We open our motel at the beginning of June. It is three weeks later than our usual opening time, which is usually after the frost is gone and before the official Memorial Day start of the season.
When we drive into the parking lot loaded with our stuff, I am taken back by the height of the grass growing on the front lawn. Never, in the fourteen years, we operated the motel has it been left to grow wild like that. I reflect on the image, amused from time to time, of the forest crawling from the back trying to take over the land that over sixty years ago was cleared for the motel.
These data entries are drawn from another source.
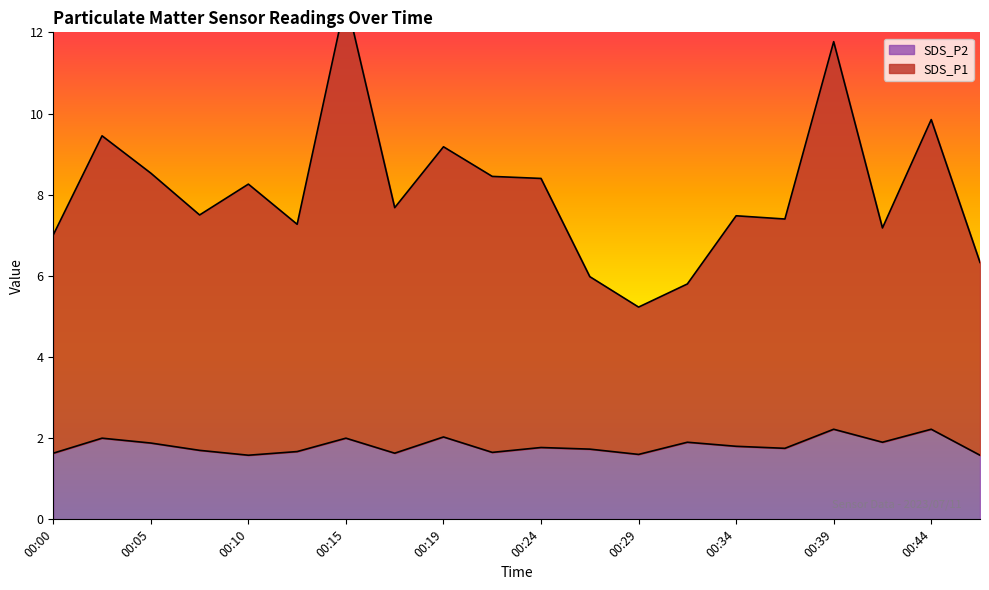

At how many categories does at least one series exceed 5?

20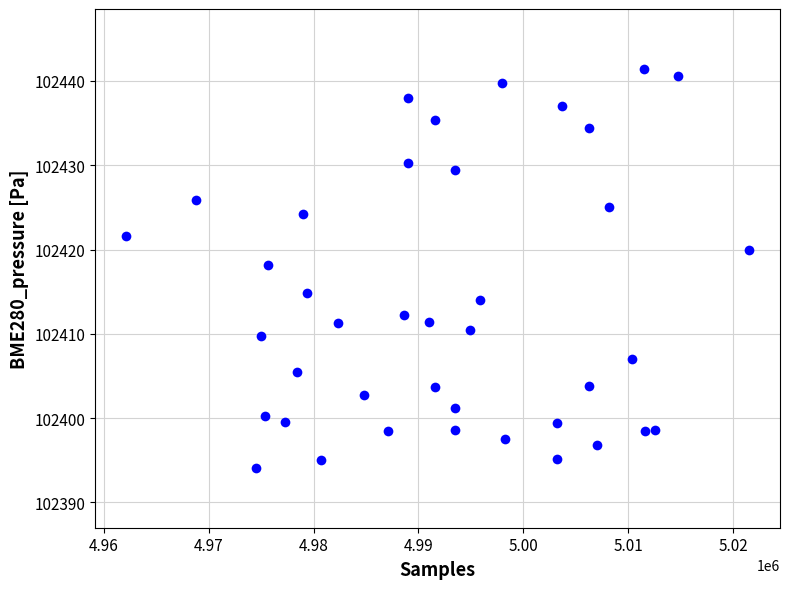

What is the range of X values (max minus min)?

59332.0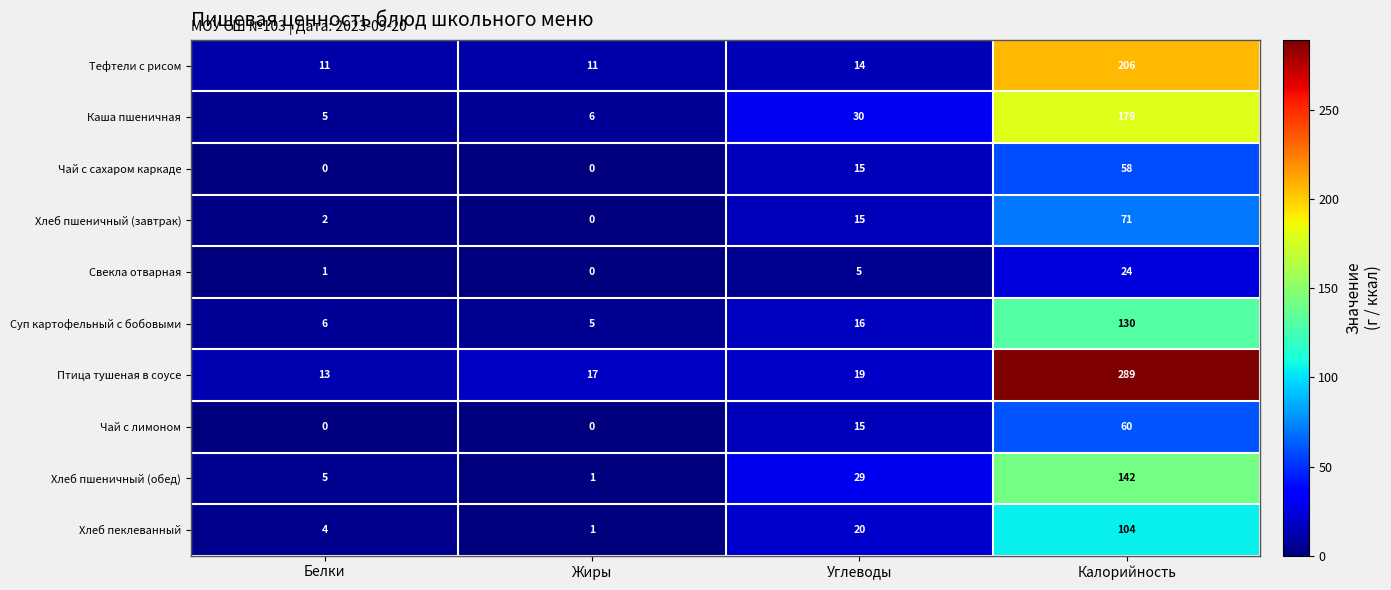

Where is Тефтели с рисом nearest to the value 108?

Углеводы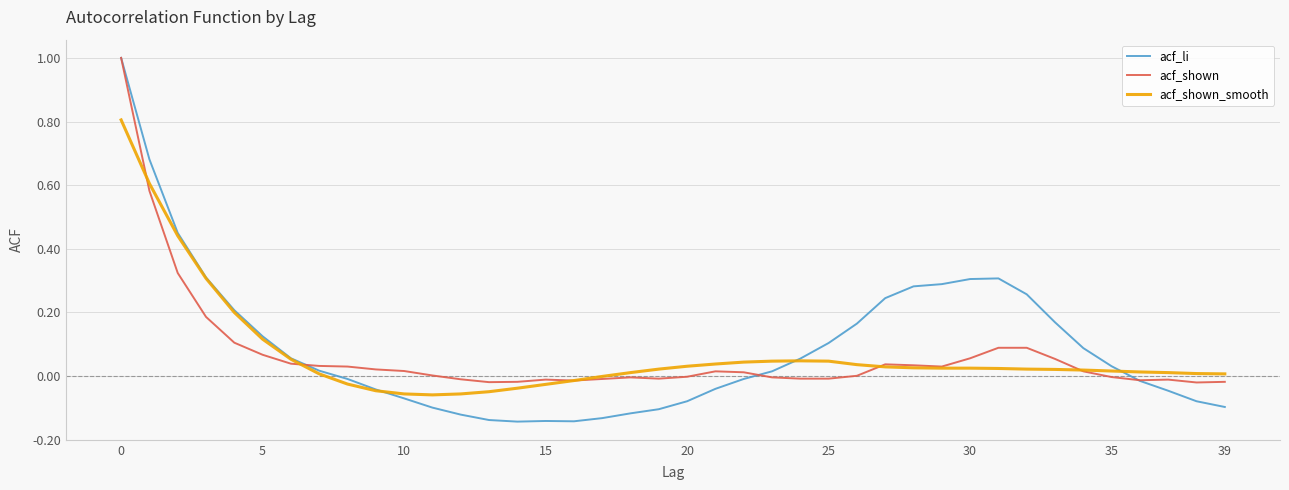

What is the highest value of the acf_shown series?

1.0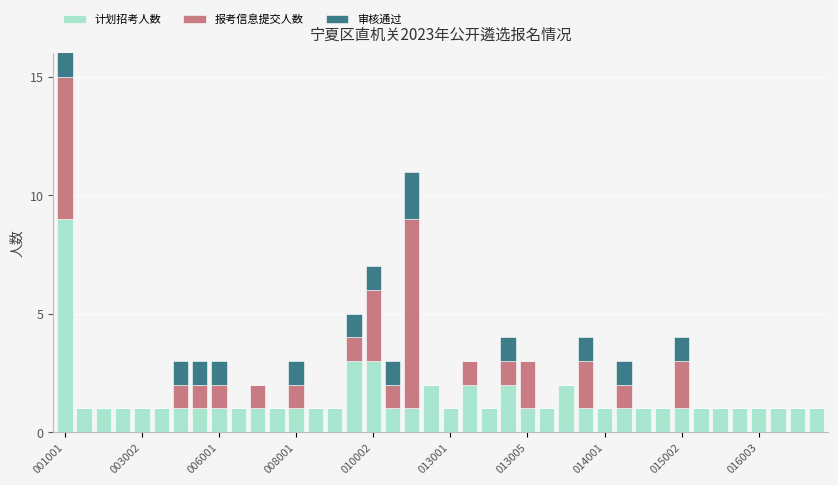

What is the difference between the highest and lowest values at 26?

2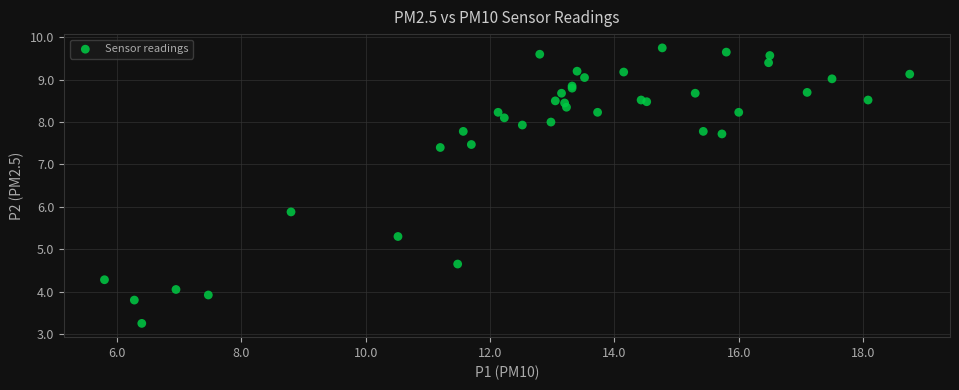

What Y value in the scatter plot is closest to 6?

5.9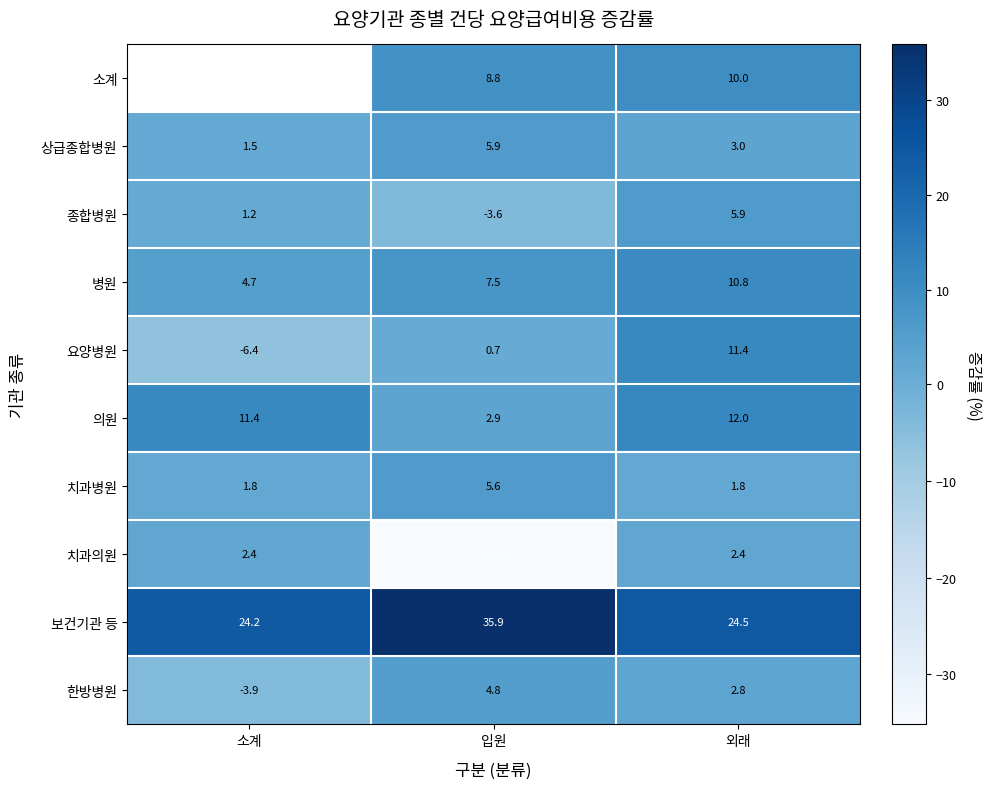

At which category is the sum across all series the highest?

외래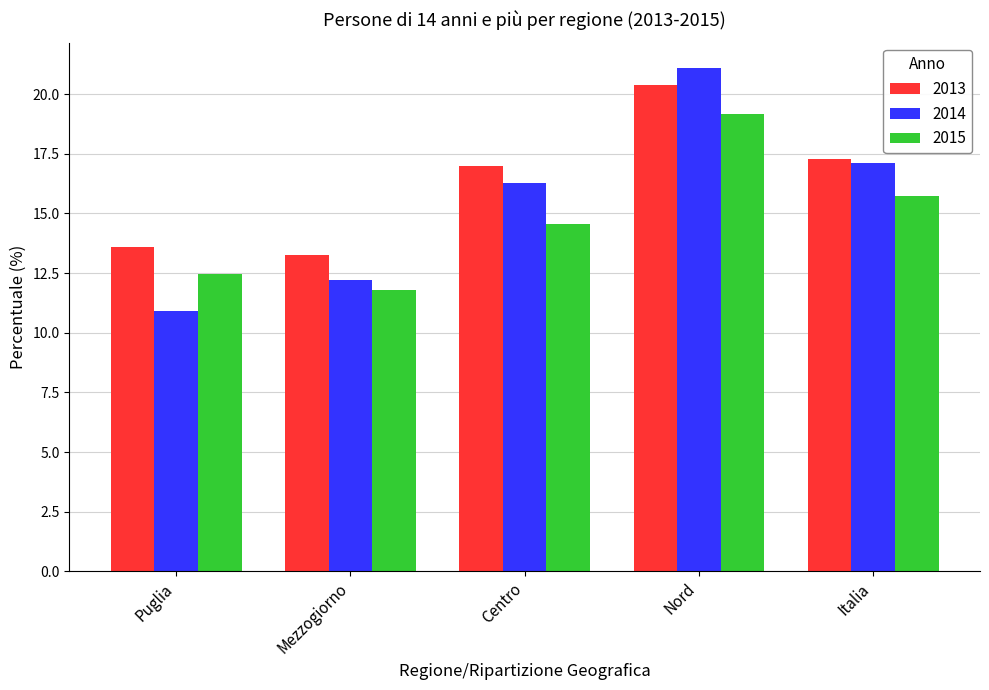

What is the value of the 2014 bar at the 4th from the left?

21.1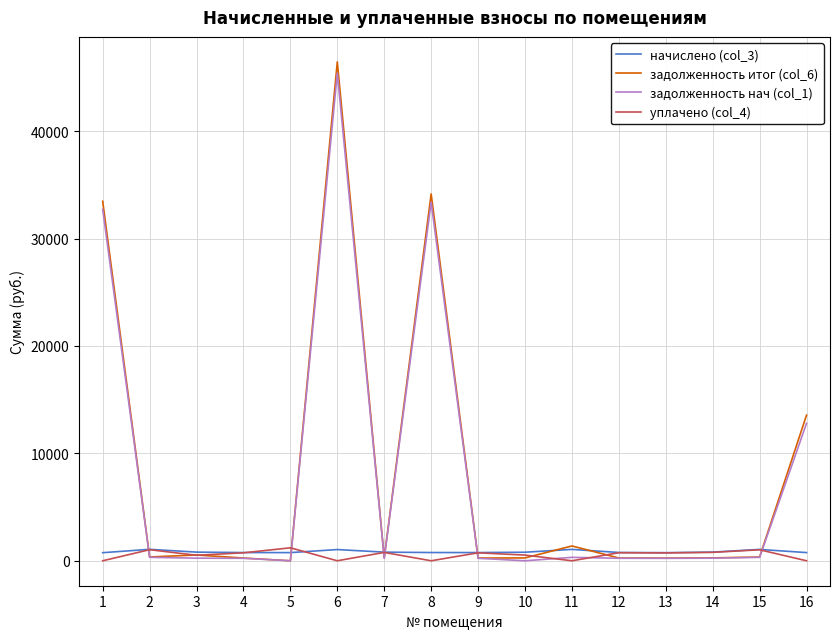

What are all the series names shown in the legend?

начислено (col_3), задолженность итог (col_6), задолженность нач (col_1), уплачено (col_4)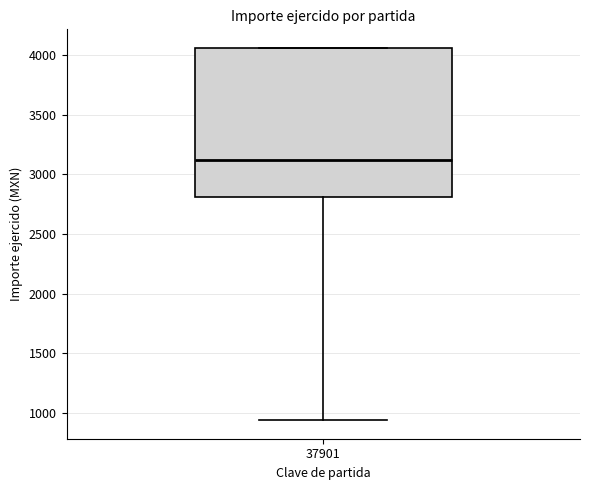

Where does the lower whisker of the box at x = 37901 end on the y-axis? The values are not printed on the chart, so give them approximately, as read against the axis.

950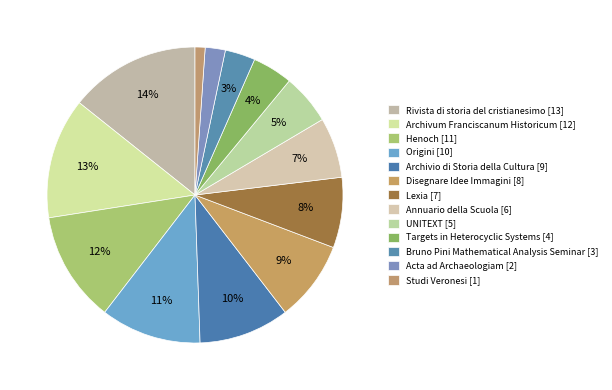

To the nearest percent, what is the difference between the UNITEXT and Archivio di Storia della Cultura slice percentages?

4%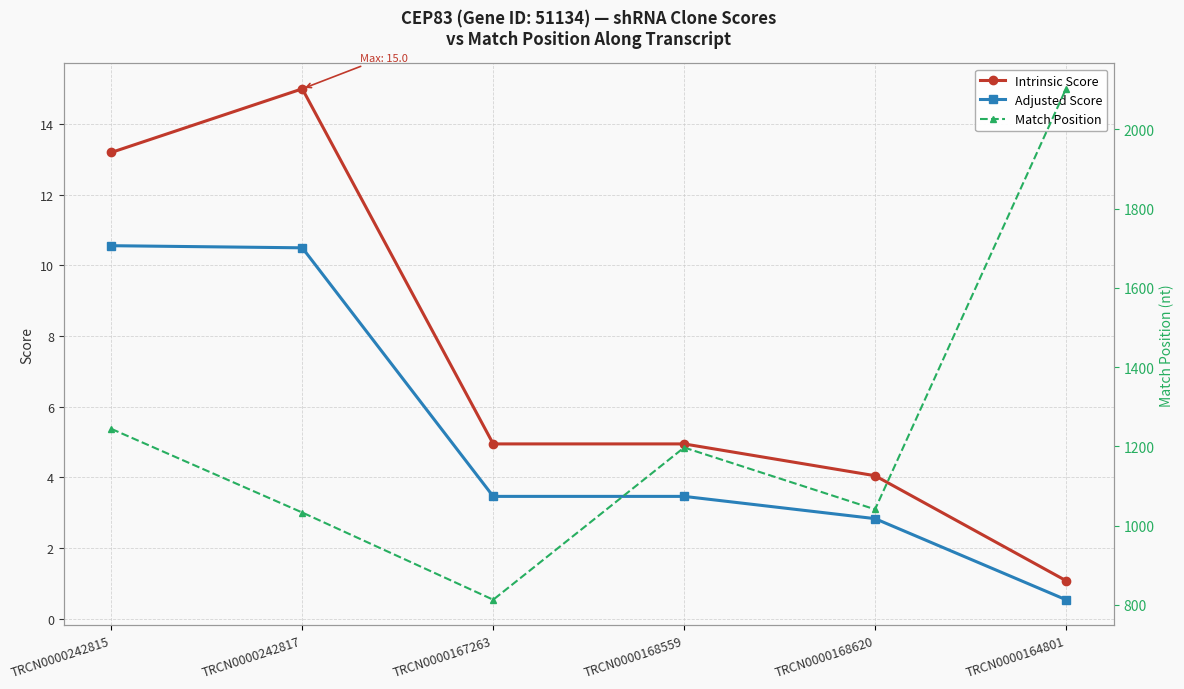

Reading left to right, list all the values displayed in this chart.

Intrinsic Score: 13.2	15.0	5.0	5.0	4.0	1.1
Adjusted Score: 10.6	10.5	3.5	3.5	2.8	0.5
Match Position: 1244.0	1033.0	813.0	1197.0	1041.0	2102.0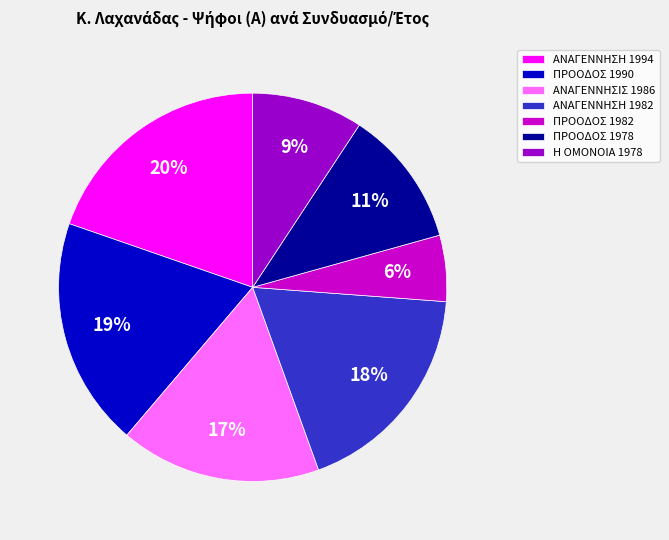

Does ΑΝΑΓΕΝΝΗΣΗ 1982 account for over 50% of the chart?

No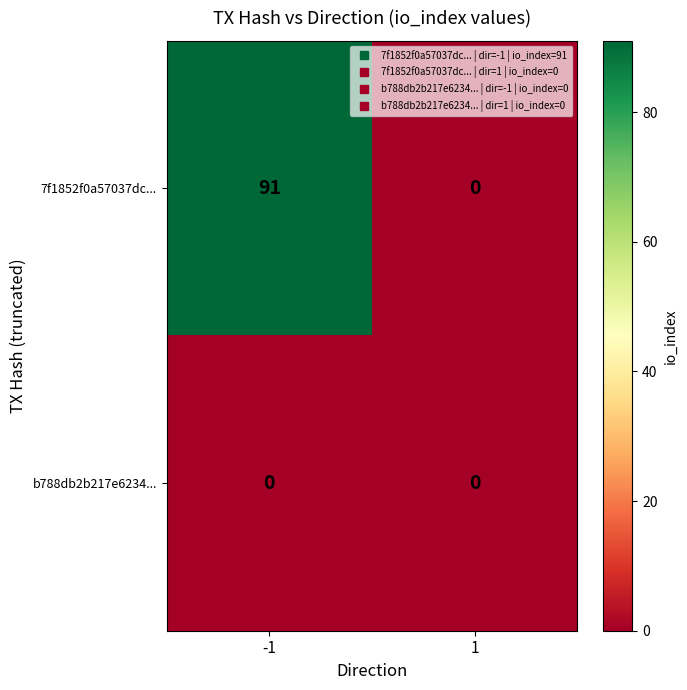

Reading left to right, list all the values displayed in this chart.

7f1852f0a57037dc...: -1=91	1=0
b788db2b217e6234...: -1=0	1=0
We unload everything and open the front door with caution and some apprehension. Every year when we return after the seven months of being away we encounter unexpected surprises. Usually, we find water leaks and busted pipes, on occasion wild animals who decided to become guests for the winter. Like the family of raccoons, a mom and six babies, who moved into the ceiling of our bedroom one winter.
Once we assess the damages in our residence, open the windows, and take the tarps off beds and furniture the sense of being back home is somewhat established. We can start with the tedious task of opening the guest rooms and getting them cleaned and ready.
But this year, we have four acres of overgrown grass almost up to my knees, already wearing a crown of seed heads. There's no one in town—we are situated on the main road—who did not witness this stage of neglect. Everywhere we go people nod their heads in disapproval. "We thought you left never to come back," is their unspoken message.
My job is to mow the lawn, so before doing anything, I fire up the mower and go to work. For hours I go back and forth on the overgrown lawn. The first cut has to be high so as not to choke the machine. Then a second cut, somewhat deeper, and still when I inspect the results at the end of the day I am amazed at how little progress I made.
The next morning, I wake to the noise of people talking and the unmistakable zoom of weed whackers. I look outside and see three men working on our lawn. Quickly I dress and go outside to discover Adam, our part-time housekeeper's husband, and two of his buddies. The three of them are working on the lawn. Before noon everything is done.
The new normal or perhaps just neighbors helping neighbors go through tough times created by circumstances out of their control. The way it always was and the way it should be.